=== Begin Enclosure ===

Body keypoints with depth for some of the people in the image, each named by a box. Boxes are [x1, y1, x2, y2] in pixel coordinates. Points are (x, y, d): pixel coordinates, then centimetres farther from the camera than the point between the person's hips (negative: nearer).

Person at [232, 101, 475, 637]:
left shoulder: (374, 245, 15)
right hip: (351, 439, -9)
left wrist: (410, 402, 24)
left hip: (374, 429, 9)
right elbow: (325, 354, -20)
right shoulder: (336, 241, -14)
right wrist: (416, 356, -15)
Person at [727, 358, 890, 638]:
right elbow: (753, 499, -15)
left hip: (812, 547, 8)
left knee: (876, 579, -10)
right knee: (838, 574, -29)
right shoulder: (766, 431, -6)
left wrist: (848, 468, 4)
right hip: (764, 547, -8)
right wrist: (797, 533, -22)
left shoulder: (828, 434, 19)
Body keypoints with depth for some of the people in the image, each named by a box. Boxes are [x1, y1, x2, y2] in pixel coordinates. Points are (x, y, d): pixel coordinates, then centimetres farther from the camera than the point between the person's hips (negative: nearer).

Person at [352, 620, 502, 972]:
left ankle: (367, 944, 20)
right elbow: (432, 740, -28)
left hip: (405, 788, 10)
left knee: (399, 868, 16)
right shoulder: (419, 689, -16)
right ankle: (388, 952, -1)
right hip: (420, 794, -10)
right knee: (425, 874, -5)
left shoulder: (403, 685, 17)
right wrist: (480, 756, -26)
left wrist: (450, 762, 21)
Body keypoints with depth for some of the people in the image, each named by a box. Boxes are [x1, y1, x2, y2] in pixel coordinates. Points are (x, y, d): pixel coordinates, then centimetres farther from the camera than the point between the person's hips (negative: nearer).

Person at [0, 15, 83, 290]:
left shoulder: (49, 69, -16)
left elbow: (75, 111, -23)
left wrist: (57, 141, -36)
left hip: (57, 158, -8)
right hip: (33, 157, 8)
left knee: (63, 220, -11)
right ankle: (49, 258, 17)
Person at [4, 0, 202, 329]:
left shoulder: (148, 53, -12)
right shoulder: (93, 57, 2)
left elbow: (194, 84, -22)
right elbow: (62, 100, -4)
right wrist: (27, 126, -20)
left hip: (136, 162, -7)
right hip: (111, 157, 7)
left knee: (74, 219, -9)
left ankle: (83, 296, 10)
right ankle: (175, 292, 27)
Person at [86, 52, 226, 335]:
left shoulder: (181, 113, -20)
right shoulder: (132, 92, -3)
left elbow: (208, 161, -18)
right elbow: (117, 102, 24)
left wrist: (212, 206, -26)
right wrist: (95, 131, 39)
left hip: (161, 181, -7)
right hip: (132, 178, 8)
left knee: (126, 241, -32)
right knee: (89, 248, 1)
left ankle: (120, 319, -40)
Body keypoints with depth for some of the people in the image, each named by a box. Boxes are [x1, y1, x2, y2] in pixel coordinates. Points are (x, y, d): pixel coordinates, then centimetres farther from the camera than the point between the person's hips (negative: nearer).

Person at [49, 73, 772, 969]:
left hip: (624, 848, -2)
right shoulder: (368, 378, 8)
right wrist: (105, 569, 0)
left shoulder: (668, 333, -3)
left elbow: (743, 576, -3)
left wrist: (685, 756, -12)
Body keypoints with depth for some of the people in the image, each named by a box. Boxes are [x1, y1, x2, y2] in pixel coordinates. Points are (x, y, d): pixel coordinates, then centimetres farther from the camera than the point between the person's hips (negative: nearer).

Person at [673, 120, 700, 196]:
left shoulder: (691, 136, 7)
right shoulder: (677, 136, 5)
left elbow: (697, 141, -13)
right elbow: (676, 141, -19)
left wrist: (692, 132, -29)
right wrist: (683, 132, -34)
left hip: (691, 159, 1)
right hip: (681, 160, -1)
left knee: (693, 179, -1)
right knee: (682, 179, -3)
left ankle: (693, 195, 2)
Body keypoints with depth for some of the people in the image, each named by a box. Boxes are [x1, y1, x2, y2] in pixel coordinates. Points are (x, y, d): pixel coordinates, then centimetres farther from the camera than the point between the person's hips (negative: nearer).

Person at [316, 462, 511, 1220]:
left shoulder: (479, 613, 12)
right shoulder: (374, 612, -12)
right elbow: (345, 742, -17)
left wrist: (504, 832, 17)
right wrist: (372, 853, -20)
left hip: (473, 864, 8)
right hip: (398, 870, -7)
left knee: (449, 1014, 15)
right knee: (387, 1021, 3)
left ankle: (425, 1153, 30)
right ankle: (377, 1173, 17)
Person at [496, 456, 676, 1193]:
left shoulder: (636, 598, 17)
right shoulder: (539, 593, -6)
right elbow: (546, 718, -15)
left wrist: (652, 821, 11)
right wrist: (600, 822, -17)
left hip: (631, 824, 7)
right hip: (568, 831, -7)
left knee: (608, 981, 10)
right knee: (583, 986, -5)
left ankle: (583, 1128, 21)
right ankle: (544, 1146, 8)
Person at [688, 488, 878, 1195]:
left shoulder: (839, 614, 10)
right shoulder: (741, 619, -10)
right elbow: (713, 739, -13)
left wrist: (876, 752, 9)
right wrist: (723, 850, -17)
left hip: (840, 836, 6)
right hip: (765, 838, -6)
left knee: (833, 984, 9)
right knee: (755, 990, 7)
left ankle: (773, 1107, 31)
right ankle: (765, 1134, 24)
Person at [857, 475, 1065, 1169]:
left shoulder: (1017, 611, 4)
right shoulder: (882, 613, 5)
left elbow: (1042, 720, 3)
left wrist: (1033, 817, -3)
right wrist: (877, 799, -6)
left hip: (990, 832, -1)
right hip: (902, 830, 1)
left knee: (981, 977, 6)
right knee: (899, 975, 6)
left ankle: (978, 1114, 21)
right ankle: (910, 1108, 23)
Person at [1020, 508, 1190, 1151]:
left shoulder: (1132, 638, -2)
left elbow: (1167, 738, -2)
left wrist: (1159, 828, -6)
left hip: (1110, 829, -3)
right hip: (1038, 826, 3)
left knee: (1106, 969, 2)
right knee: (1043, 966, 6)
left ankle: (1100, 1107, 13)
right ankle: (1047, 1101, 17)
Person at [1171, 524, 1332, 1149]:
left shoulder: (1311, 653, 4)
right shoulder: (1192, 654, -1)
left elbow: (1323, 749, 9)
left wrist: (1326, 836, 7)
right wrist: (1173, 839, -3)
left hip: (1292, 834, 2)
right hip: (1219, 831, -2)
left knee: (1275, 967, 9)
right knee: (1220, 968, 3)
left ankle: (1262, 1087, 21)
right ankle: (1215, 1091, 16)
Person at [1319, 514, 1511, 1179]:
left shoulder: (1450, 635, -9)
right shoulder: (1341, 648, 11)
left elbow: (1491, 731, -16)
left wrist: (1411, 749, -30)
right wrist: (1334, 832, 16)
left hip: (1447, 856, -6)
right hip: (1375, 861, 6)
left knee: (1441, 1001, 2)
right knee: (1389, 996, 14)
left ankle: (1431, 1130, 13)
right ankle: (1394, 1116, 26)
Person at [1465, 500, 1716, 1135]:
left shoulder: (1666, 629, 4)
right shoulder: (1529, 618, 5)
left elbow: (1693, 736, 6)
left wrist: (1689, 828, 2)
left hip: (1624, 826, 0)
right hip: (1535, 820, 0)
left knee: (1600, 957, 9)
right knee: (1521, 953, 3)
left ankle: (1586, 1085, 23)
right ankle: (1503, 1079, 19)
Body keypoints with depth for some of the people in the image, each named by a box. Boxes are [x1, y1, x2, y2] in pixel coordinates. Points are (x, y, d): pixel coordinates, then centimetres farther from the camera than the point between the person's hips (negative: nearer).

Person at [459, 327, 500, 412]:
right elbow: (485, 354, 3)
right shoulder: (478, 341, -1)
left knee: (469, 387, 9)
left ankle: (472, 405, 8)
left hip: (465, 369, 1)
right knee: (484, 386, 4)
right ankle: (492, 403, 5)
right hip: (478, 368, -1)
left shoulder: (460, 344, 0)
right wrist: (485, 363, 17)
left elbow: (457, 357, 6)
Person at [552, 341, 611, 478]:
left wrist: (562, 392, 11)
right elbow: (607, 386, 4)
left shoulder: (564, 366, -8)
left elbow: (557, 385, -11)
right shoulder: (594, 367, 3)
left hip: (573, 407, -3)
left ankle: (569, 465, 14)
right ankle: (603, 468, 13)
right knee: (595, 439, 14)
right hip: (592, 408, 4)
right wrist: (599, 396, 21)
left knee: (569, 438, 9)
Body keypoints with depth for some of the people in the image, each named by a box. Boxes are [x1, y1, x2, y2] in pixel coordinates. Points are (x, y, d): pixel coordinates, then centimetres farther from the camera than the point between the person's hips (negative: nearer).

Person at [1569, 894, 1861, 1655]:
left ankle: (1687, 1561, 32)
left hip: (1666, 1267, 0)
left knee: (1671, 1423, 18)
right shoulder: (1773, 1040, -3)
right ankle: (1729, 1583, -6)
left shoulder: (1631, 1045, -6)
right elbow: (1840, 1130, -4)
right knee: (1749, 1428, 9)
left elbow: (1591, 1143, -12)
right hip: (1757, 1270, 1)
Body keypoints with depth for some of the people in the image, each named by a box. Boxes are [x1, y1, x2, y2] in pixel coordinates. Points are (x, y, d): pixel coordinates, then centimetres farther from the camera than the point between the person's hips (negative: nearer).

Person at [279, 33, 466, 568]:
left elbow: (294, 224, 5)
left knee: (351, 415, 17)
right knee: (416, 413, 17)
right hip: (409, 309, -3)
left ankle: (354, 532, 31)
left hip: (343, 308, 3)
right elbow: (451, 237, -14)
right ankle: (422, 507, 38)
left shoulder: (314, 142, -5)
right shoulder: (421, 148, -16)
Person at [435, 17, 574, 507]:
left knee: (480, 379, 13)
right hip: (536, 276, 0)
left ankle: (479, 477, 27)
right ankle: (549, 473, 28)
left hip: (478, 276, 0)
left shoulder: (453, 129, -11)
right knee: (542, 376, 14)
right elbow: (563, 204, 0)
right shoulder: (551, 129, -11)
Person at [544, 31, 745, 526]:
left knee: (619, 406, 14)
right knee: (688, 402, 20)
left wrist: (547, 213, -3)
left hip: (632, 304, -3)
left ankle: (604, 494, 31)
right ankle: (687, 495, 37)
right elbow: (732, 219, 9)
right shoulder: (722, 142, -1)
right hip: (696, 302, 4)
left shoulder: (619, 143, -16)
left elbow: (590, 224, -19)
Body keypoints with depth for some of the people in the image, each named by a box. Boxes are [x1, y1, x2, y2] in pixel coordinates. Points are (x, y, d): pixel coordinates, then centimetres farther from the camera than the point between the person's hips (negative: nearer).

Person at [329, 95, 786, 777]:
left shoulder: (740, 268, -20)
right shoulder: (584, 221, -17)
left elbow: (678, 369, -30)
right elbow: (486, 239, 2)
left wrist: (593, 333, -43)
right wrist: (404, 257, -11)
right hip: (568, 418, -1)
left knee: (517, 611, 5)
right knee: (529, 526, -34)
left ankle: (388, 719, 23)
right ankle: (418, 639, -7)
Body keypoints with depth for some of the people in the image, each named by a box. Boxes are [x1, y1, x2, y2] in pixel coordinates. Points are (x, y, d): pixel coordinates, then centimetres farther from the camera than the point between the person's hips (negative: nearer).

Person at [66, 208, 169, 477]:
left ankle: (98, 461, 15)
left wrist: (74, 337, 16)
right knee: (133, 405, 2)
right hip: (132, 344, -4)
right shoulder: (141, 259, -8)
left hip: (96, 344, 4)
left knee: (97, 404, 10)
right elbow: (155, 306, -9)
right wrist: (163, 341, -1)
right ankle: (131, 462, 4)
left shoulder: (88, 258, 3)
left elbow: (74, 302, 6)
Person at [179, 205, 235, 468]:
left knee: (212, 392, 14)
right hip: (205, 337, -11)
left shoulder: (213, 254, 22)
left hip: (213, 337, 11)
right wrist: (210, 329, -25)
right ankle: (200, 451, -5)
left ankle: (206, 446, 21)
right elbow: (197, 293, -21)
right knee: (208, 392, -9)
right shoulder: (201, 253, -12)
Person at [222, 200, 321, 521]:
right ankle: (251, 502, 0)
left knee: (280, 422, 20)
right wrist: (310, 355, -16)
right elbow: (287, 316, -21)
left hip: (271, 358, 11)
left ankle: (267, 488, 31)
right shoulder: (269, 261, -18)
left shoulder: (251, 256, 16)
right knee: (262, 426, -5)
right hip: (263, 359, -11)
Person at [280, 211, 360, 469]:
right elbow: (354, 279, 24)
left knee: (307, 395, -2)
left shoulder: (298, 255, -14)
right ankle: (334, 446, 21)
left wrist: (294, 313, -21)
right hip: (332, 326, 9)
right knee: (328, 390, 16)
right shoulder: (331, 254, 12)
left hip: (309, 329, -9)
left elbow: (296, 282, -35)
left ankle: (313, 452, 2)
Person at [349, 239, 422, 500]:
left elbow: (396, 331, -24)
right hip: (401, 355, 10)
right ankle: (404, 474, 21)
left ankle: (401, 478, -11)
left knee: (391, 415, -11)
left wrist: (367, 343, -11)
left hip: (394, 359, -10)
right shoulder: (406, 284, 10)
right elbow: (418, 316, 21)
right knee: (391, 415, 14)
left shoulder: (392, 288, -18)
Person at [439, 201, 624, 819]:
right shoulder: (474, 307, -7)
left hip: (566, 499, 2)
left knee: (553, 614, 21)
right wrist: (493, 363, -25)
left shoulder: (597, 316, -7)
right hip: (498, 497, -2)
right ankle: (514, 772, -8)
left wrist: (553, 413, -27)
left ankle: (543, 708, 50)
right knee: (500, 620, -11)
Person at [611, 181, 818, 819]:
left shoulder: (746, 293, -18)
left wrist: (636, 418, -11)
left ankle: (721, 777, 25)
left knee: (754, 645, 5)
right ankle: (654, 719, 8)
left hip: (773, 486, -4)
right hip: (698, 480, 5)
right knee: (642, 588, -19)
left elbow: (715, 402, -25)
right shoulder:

=== End Enclosure ===

Work instructions = Set out the material as a Markdown table with the columns "Row" and "Line," starting at the line that contains "left hip: (57, 158, -8)" and ending after the line that contains "right knee: (89, 248, 1)". Number each row and leave out any blank lines.

Result for this task =
| Row | Line |
|---|---|
| 1 | left hip: (57, 158, -8) |
| 2 | right hip: (33, 157, 8) |
| 3 | left knee: (63, 220, -11) |
| 4 | right ankle: (49, 258, 17) |
| 5 | Person at [4, 0, 202, 329]: |
| 6 | left shoulder: (148, 53, -12) |
| 7 | right shoulder: (93, 57, 2) |
| 8 | left elbow: (194, 84, -22) |
| 9 | right elbow: (62, 100, -4) |
| 10 | right wrist: (27, 126, -20) |
| 11 | left hip: (136, 162, -7) |
| 12 | right hip: (111, 157, 7) |
| 13 | left knee: (74, 219, -9) |
| 14 | left ankle: (83, 296, 10) |
| 15 | right ankle: (175, 292, 27) |
| 16 | Person at [86, 52, 226, 335]: |
| 17 | left shoulder: (181, 113, -20) |
| 18 | right shoulder: (132, 92, -3) |
| 19 | left elbow: (208, 161, -18) |
| 20 | right elbow: (117, 102, 24) |
| 21 | left wrist: (212, 206, -26) |
| 22 | right wrist: (95, 131, 39) |
| 23 | left hip: (161, 181, -7) |
| 24 | right hip: (132, 178, 8) |
| 25 | left knee: (126, 241, -32) |
| 26 | right knee: (89, 248, 1) |